Adriano Pedrosa is the founding director of Programa Independente da Escola São Paulo (PIESP) and Jens Hoffmann, director of the CCA Wattis Institute for Contemporary Arts in San Francisco.

The press meeting of the 12th İstanbul Biennial was held on October 20, 2010, in Pera Palas Hotel, İstanbul. The co-curators, Mr. Adriano Pedrosa and Mr. Jens Hoffmann, together with the director, Mrs. Bige Orer, discussed the process of making the İstanbul Biennial. Their conversation addressed crucial questions related to the many biennials currently being realized around the globe, the current state of the İstanbul Biennial, the “Remembering İstanbul” conference, the educational program of the biennial, and the title they have chosen for the 12th edition. Pedrosa and Hoffmann explained their curatorial approach, which attempts to negotiate two seemingly opposing perspectives in contemporary art: art that is concerned purely with aesthetic and formal matters, and art that overtly addresses political and social subjects.

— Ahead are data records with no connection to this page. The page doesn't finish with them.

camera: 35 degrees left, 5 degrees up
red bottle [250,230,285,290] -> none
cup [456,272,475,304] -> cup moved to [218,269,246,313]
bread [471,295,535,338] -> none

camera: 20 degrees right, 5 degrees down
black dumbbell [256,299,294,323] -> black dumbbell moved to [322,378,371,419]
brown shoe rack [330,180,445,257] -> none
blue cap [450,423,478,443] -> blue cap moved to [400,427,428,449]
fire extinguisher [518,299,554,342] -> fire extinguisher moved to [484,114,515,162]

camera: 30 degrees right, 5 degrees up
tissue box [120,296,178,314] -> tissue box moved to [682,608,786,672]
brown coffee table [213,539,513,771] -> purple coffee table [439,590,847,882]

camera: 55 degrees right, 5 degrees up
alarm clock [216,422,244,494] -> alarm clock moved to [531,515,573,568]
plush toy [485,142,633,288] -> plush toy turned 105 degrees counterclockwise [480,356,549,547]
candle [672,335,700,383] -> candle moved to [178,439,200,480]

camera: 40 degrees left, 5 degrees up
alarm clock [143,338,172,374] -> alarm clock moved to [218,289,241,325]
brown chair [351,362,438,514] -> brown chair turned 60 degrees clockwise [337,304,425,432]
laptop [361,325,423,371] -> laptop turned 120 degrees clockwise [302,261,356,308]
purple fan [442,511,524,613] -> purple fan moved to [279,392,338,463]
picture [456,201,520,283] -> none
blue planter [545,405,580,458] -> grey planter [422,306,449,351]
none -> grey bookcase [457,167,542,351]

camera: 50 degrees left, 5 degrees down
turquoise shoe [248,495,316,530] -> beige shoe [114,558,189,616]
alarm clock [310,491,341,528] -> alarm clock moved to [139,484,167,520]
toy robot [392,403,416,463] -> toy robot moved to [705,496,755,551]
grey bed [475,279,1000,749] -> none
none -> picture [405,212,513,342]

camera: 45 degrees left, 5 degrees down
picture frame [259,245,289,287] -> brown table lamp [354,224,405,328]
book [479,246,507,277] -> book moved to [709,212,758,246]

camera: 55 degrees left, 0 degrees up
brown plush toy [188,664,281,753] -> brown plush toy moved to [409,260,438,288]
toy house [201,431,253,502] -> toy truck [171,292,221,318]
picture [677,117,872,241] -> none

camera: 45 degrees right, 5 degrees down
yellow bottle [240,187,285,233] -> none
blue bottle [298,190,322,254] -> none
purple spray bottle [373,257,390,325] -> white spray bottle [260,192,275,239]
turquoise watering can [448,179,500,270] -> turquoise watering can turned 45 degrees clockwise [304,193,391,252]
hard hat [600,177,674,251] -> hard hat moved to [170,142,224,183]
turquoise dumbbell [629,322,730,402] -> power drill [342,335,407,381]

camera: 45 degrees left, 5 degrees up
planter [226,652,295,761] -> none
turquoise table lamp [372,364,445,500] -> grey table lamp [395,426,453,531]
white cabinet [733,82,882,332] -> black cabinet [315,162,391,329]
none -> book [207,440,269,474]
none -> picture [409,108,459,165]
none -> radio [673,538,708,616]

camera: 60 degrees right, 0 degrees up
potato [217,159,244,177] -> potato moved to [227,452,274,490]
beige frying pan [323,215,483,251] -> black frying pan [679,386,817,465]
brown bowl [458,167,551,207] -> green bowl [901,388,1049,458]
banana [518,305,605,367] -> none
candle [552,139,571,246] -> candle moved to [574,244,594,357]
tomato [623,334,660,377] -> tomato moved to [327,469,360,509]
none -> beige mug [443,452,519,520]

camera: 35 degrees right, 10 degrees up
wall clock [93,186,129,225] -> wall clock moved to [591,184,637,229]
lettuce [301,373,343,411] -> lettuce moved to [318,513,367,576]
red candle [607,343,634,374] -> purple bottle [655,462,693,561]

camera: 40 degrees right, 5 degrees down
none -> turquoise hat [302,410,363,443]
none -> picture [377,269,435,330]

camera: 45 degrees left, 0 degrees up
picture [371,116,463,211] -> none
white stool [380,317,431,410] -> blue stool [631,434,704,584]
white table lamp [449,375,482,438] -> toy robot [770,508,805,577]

The title of the 12th İstanbul Biennial is “Untitled (12th İstanbul Biennial), 2011”. The title and the visual identity refer to the work of the Cuban American artist Felix Gonzalez-Torres. Gonzalez-Torres is undoubtedly one of the most important artists of the last 25 years, and his work has been featured in numerous international group and solo shows (including the 5th International İstanbul Biennial in 1997, curated by Rosa Martinez). His minimalist, conceptual, formally innovative works-such as the date pieces, the jigsaw puzzles, the paper stacks, the candy spills, the light-bulb strings, the linguistic portraits, and the photographs-are all about aesthetic form, yet they are also about open-ended content, and they frequently address explicitly political subjects. While Gonzalez-Torres’s work will not be displayed in the 12th İstanbul Biennial, his presence will be evoked in numerous subtle ways. “Untitled (12th İstanbul Biennial), 2011” references his particular conventions for titling his work; it also calls attention to a level of communication where language and representation, including names, places, dates, and titles, operate in more abstract and poetic ways. Through his works, Gonzalez-Torres demonstrated that the most successful political moves are ones that do not appear to be political, and that the personal is political and the political is personal.